Rather than simply tacking on new spells, new monsters, and a new adventure with each book, Grossman primarily uses the trilogy format to explore his characters as they grow up. One of the knocks against the original was that Quentin and his friends were too unlikable—selfish, entitled, self-destructive, self-pitying, and awful in every way that teenagers can be. By the second book, Quentin had matured, slightly, into a typically directionless twentysomething. Now, approaching 30 at the start of The Magician’s Land, it’s clear that the real heart of the story is how someone who gets to literally live out his childhood fantasies finally embraces adulthood.

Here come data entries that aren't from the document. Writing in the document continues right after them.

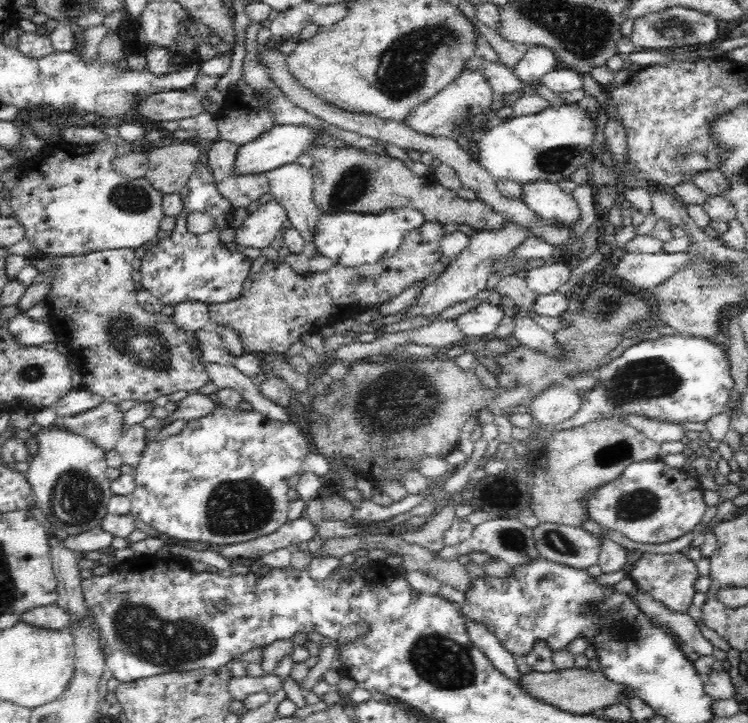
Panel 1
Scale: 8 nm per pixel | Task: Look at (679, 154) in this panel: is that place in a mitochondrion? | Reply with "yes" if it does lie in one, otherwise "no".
yes

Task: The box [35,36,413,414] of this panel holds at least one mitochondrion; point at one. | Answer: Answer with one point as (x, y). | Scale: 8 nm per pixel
(139, 344)

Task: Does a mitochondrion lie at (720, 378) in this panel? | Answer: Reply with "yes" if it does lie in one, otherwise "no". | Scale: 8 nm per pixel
no

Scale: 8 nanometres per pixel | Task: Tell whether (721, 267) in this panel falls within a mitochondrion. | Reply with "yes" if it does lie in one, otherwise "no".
yes

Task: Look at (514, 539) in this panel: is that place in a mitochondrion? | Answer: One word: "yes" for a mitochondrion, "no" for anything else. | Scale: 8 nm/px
yes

The childhood fantasy in question isn’t just having magical abilities. For Quentin, it’s being able to travel to Fillory—the Narnia-esque magical land he and his friends discover in the first book and end up ruling over in the second. Once the third book gets going, doom is on the horizon and Fillory’s fate, naturally, hangs in the balance. But before the world-saving can start, Grossman’s story leaps into action from page one, alternating between rollicking adventure in Fillory, and a magical heist back in the real world, with requisite twists, turns, and double-crosses, and a deeper look into characters and plots he’s been quietly setting up for two books.
The second book, The Magician King, improved markedly on the first by splitting the book’s point of view between Quentin and Julia, a fellow magician who sacrifices nearly everything to get what Quentin has simply been handed. The third book broadens its perspective even more, splitting time between Quentin, his friends Eliot and Janet, now ruling as King and Queen in Fillory, and Plum, a magician-in-training Quentin takes under his wing.
It’s nice to see Janet in particular come into her own, as she was little more than a plot point in the first book and an afterthought in the second. The reader finally gets to know her, and see the reasons for her bitterness toward the world. Grossman deals in damaged individuals, and sooner or later he shows us what it is that damaged them. Her story isn’t as powerful as Julia’s arc in the previous book, but it serves the same function, throwing Quentin’s relatively charmed life into relief.
This series isn’t perfect—the secondary characters get shoved to the foreground or background as needed, and the second book’s setup asked some questions about the nature of Fillory and magic itself that the third book neglects to address—but The Magician’s Land still manages to be a satisfying finale to the series, while adding depth and shading to the world—magical and otherwise—of the earlier books.